**The task**
Which of the lines in the records below hold the string "Strahlentherapie"? Copy every one of them.
[[ Data excerpts, beginning ]]
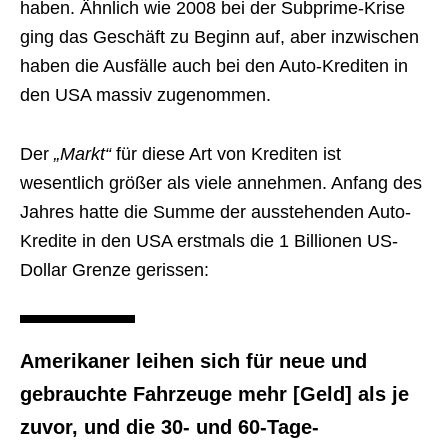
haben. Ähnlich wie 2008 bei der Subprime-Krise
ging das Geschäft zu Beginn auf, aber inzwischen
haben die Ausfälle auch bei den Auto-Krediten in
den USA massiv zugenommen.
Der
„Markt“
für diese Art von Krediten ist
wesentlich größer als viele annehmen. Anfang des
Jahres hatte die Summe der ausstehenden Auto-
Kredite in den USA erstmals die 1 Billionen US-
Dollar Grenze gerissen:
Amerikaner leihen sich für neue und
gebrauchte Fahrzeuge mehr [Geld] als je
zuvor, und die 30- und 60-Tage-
[[ Data excerpts, end ]]
[[ Data excerpts, beginning ]]
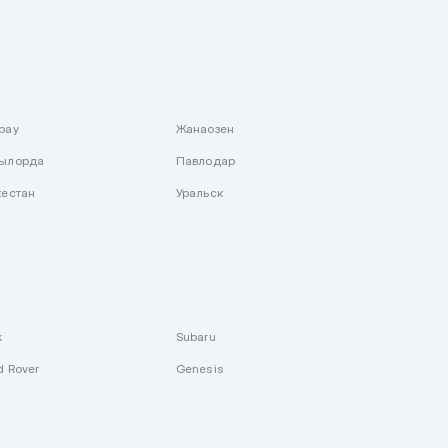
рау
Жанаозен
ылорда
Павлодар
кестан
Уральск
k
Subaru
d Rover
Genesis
[[ Data excerpts, end ]]
[[ Data excerpts, beginning ]]
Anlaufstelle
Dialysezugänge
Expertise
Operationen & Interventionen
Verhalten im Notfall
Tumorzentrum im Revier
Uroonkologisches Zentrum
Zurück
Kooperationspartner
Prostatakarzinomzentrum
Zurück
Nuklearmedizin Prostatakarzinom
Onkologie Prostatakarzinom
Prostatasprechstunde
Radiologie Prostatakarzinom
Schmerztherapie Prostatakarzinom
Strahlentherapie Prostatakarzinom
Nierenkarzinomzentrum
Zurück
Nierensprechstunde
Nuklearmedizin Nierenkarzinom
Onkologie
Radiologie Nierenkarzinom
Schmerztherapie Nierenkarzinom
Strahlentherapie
[[ Data excerpts, end ]]
**Solved problem**
Strahlentherapie Prostatakarzinom
Strahlentherapie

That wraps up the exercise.